We do them without expecting anything.  We do them out of love.  Because God first loved us, even as we were – even as we are – disobedient, petulant, and selfish.

We should remain diligent.  Because through diligence, we grow.  We develop.  We change.

The myrrhbearing women were doing their duty, fulfilling their obligation, and they were rewarded.  Not with wealth, or honor, or status.  But with knowledge.  Knowledge that Christ would not be found in that tomb.  That Christ was risen, He was no longer buried.  No longer dead.  Now, go tell the Apostles and Disciples.  They won’t believe you – but tell them anyway, and let them find out that what you say is Truth.

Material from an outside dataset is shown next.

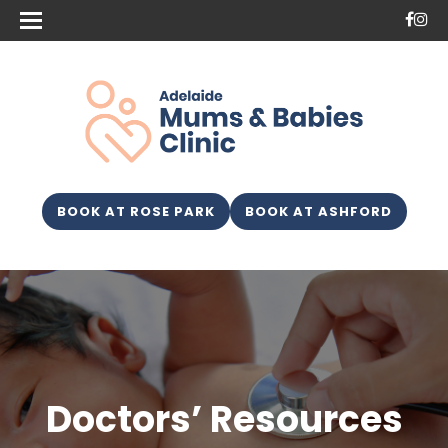
BOOK AT ROSE PARK
BOOK AT ASHFORD
Doctors’ Resources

We do our duty, fulfill our obligation, and we too will be rewarded.  We will be united – reunited – with Christ.  We may not realize it – but that reward is now.  And it is consistent.  And like the women at the tomb, it is miraculous and awe-inspiring and leaves us aghast in wonder.

We receive our savior in the Eucharistic communion.  He gives us soil and seed, we plant.  He gives growth.  We harvest.  We take the wheat and grapes and make bread and wine.  We offer them to God, and He gives them back as Himself – His only-begotten Son.

And we too experience the wonder, the awe, of becoming united with God again.

In the name of the Father and of the Son and of the Holy Spirit, One God.  Christ is Risen!